Il prezzo del genio: Elon Musk, Tesla e l’inutile indignazione sul bonus da 1.000 miliardi
Paragonare il valore potenziale del contratto di Musk agli stipendi normali è un esercizio retorico di zero utilità perché il bonus previsto non sottrae niente a nessuno
Non stiamo parlando di ricchezza, di essere ricchi, ma di costruire il futuro, quel che gli Stati e le classi politiche non sanno nemmeno cosa sia...

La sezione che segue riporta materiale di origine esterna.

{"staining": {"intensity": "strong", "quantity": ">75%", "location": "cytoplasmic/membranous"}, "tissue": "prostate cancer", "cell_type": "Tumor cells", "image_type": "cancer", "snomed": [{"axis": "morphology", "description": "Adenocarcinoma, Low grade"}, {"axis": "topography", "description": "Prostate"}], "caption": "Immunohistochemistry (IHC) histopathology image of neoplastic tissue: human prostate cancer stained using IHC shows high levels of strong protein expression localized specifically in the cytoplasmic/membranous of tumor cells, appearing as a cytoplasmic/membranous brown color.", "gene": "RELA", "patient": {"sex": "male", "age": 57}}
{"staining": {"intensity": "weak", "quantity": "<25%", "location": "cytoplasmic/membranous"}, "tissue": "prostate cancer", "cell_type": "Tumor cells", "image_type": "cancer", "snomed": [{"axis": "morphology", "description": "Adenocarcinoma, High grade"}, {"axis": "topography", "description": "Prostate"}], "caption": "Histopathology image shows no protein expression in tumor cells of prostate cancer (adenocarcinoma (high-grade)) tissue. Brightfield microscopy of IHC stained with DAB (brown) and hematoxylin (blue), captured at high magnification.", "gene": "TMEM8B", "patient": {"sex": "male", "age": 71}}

Nei giorni scorsi gli azionisti di Tesla hanno approvato un piano di compensi da 1.000 miliardi di dollari per Elon Musk e, come previsto, si è spalancato l’inferno. Il numero — un trilione — è così smisurato che ha dato immediatamente il via alla giostra di indignazioni: «Con quei soldi si potrebbero pagare…» «Si potrebbe cancellare il debito di…». Non manca mai l’inventiva quando si tratta di immaginare come spendere soldi degli altri. Eppure quel trilione non è un regalo, né un assegno già in tasca a Musk. È un piano di stock option (azioni) interamente legato alle performance future di Tesla. Musk potrà esercitare le sue opzioni solo se l’azienda centrerà obiettivi industriali e finanziari quasi sovrumani in termini di crescita, robotica, AI, guida autonoma, espansione energetica.
Se Tesla non genera valore, Musk non incassa. Fine della storia. L’errore più comune è continuare a giudicare Musk come un ricco qualunque, ma la sua storia dice esattamente il contrario. Quando vendette PayPal, anziché ritirarsi su qualche isola tropicale, investì quasi tutto — parliamo di circa 170 milioni di dollari — nelle sue nuove follie: SpaceX e Tesla. Se fossero fallite, sarebbe tornato quasi al punto di partenza. Lo hanno preso per un pazzo. Adesso sono tutti occupati a spiegare perché “guadagna troppo”. Musk è un miliardario atipico, non colleziona yacht, non ostenta, non conserva, rischia, semina i soldi dove gli altri vedono solo terra brulla.
Il paradosso è che gli indignati puntano a colpire il presunto simbolo dell’avidità, invece mancano clamorosamente il bersaglio. Paragonare il valore potenziale del contratto di Musk agli stipendi normali è un esercizio retorico di zero utilità perché il bonus previsto non sottrae niente a nessuno. Semplicemente, si attiva solo se Tesla crea un valore gigantesco. A differenza degli Stati che vengono tirati in ballo in questi paragoni, Tesla non stampa denaro, lo crea. Stiamo confondendo un’operazione industriale con un’inerzia pubblica. C’è poi il dato che tutti fingono di ignorare: senza Musk l’auto elettrica non sarebbe dove è oggi.
Quando ci si è buttato non c’erano normative favorevoli, reti di ricarica, fornitori, domanda. C’erano derisione e scetticismo. Oggi i cinesi incalzano, le case tradizionali arrancano e Tesla ha già la testa oltre il settore auto con robot umanoidi, AI, guida autonoma, energia. Nel frattempo, SpaceX sta scrivendo pagine inedite sull’accesso allo spazio. Non stiamo parlando di ricchezza, di essere ricchi, ma di costruire il futuro, quel che gli Stati e le classi politiche non sanno nemmeno cosa sia. Sì, Musk è scomodo, irrita, ha litigato persino con Trump, con cui condivide l’incapacità di passare inosservato. Ma la sua storia industriale resta intatta, senza di lui, il mondo sarebbe più lento. La domanda, allora, non è se un trilione sia troppo. È se esista qualcuno in grado di creare, in dieci anni, abbastanza valore da rendere quel trilione un affare, quasi un’assicurazione di successo. Gli azionisti di Tesla — quelli che rischiano soldi veri — hanno risposto si, e quell’uomo è Musk. Colui che nel rischio ha sempre abitato, forse per questo spesso riesce a sovrastarlo.